Bear was the Sidney A. and Dorothy Doctors Fox Professor at Brown University's Alpert Medical School from 1996 to 2003, when he was appointed Picower Professor of Neuroscience at The Picower Institute for Learning and Memory in the Department of Brain and Cognitive Sciences at MIT. He subsequently served as Director of The Picower Institute from 2007 to 2009. Bear was an Investigator of the Howard Hughes Medical Institute from 1994 to 2015.

== Scientific focus ==
Bear's research focuses on the questions of how experience modifies the brain, and how this knowledge can be applied to overcome genetic or environmental adversity, with a special emphasis on amblyopia, autism, and fragile X syndrome. He has described the molecular mechanisms responsible for vision loss (amblyopia) caused by early life monocular deprivation, and uncovered a key pathophysiological basis for altered brain function in fragile X syndrome and autism. This work led to discovery of new approaches to correct these disorders in animal models. To advance these therapies into the clinic, Bear has been a scientific cofounder of several biotech companies, including Seaside Therapeutics, Allos Pharma, and Reboot Vision.

== Selected scientific discoveries ==
Bear's work has led to several significant contributions to science, which include:
- discovery of homosynaptic long-term depression
- the concept of metaplasticity as a means to maintain network homeostasis
- the molecular basis for amblyopia, a prevalent form of visual impairment, showing that the synaptic weakening is actively triggered by the noisy residual activity in the eye deprived of vision
- discovery of an essential synaptic mechanism for visual recognition memory
- formulation of the mGluR theory of fragile X and its experimental validation
- discovery that the GABA-B receptor agonist arbaclofen can reverse-related phenotypes in mouse models of the leading genetic causes of autism and intellectual disability
- demonstration that amblyopia can be reversed by “rebooting” the visual system

==Contributions to neuroscience education==
Bear has received awards for teaching popular introductory neuroscience courses at Brown and MIT. He has mentored over 20 predoctoral and 25 postdoctoral trainees, many of whom are now distinguished independent investigators. With colleagues Barry Connors and Michael Paradiso, he co-authored the leading undergraduate introductory textbook in neuroscience, entitled Neuroscience: Exploring the Brain and now in its 5th edition. This book has introduced the field to hundreds of thousands of students worldwide over the lifetime of the title.

==Selected publications==
- Bear, Mark F., Barry W. Connors, and Michael A. Paradiso, Neuroscience: Exploring the Brain. 5th Edition. Jones & Bartlett Learning, 2025.

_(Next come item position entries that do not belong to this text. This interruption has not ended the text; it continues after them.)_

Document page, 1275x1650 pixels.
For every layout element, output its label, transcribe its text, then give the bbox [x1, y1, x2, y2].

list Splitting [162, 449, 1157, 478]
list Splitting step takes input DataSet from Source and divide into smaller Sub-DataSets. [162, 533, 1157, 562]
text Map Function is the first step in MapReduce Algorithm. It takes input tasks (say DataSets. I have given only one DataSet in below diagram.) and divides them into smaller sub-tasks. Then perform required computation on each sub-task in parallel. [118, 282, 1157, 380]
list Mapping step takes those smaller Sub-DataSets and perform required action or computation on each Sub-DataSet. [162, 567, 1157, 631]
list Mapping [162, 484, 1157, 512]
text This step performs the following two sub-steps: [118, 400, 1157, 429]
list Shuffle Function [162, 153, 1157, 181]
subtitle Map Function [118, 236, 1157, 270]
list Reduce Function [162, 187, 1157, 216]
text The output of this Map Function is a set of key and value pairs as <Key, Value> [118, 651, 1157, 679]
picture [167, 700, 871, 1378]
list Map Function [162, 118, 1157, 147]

- Stoppel LJ, Kazdoba TM, Schaffler MD, Preza AR, Heynen A, Crawley JN, Bear MF. R-Baclofen Reverses Cognitive Deficits and Improves Social Interactions in Two Lines of 16p11.2 Deletion Mice. Neuropsychopharmacology (2018)
- Stoppel LJ, Auerbach BD, Senter RK, Preza AR, Lefkowitz RJ, Bear MF. β-Arrestin2 Couples Metabotropic Glutamate Receptor 5 to Neuronal Protein Synthesis and Is a Potential Target to Treat Fragile X. Cell Rep. (2017)

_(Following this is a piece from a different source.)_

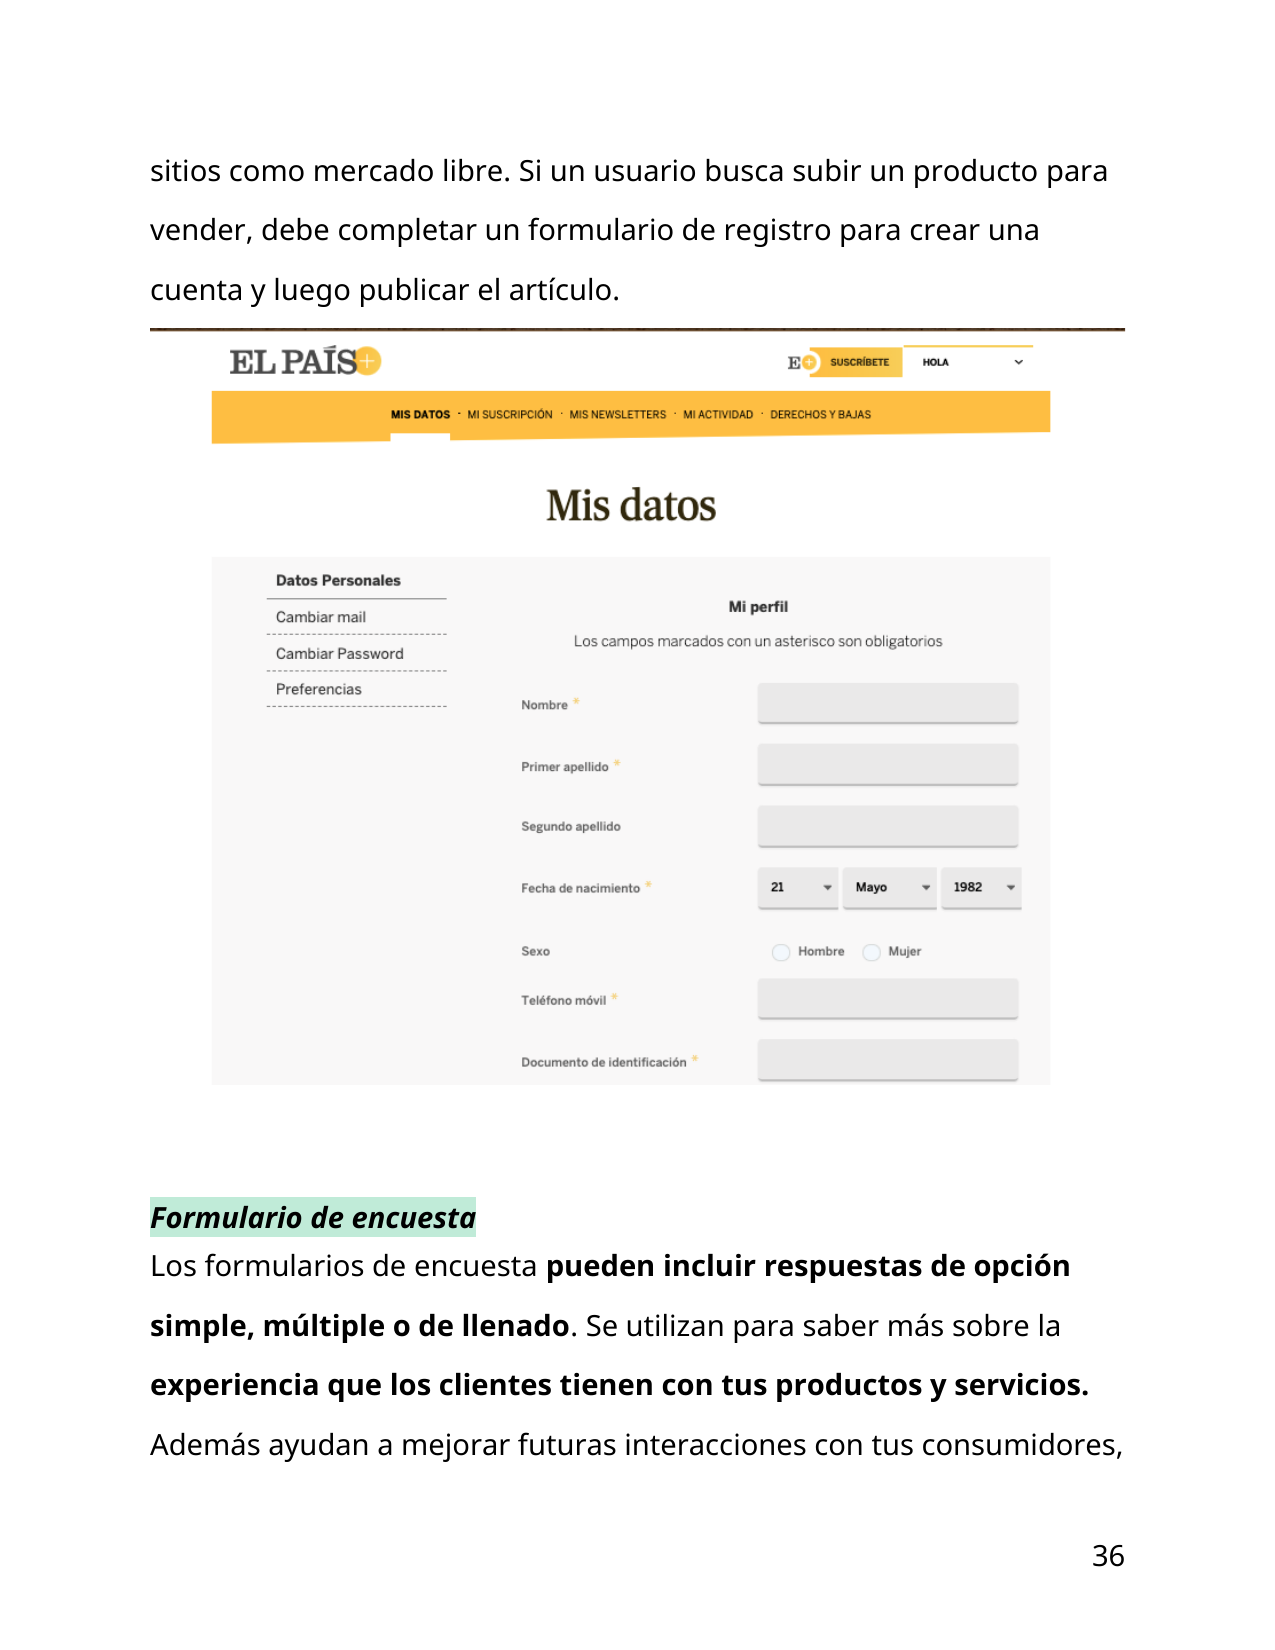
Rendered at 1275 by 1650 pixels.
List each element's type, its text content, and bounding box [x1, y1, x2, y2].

- Fong MF, Mitchell DE, Duffy KR, Bear MF. Rapid recovery from the effects of early monocular deprivation is enabled by temporary inactivation of the retinas. Proc Natl Acad Sci U S A. (2016)

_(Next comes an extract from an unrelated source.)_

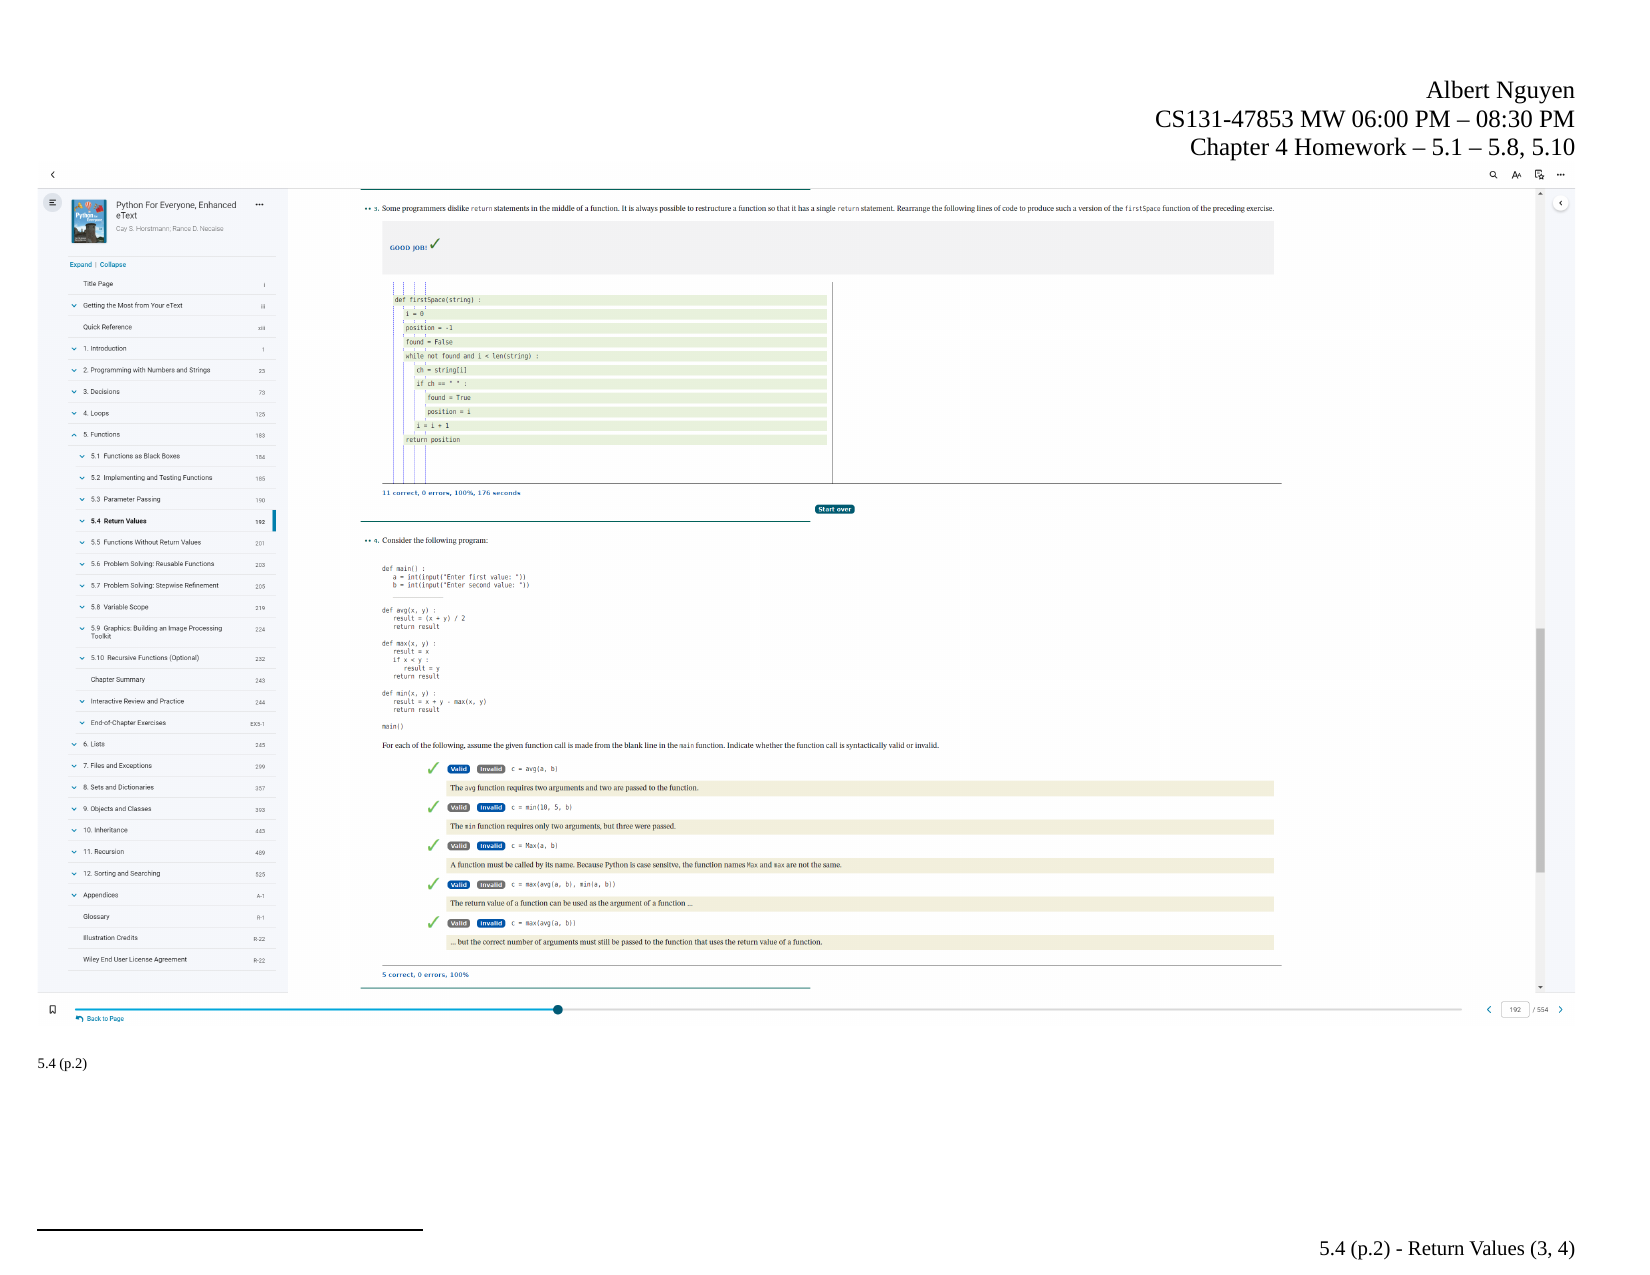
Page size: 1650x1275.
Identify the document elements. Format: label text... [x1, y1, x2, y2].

picture [37, 161, 1575, 1026]
text - Return Values (3, 4) [37, 1236, 1575, 1260]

- Dölen G, Osterweil E, Rao BS, Smith GB, Auerbach BD, Chattarji S, Bear MF. Correction of fragile X syndrome in mice. Neuron (2007)
- Malenka, Robert C., and Mark F. Bear. "LTP and LTD: an embarrassment of riches." Neuron 44.1 (2004): 5-21.
- Bear, Mark F., Kimberly M. Huber, and Stephen T. Warren. "The mGluR theory of fragile X mental retardation." Trends in neurosciences 27.7 (2004): 370–377.
- Abraham, Wickliffe C., and Mark F. Bear. "Metaplasticity: the plasticity of synaptic plasticity." Trends in neurosciences 19.4 (1996): 126–130.
- Dudek, Serena M., and Mark F. Bear. "Homosynaptic long-term depression in area CA1 of hippocampus and effects of N-methyl-D-aspartate receptor blockade." Proceedings of the National Academy of Sciences 89.10 (1992): 4363–4367.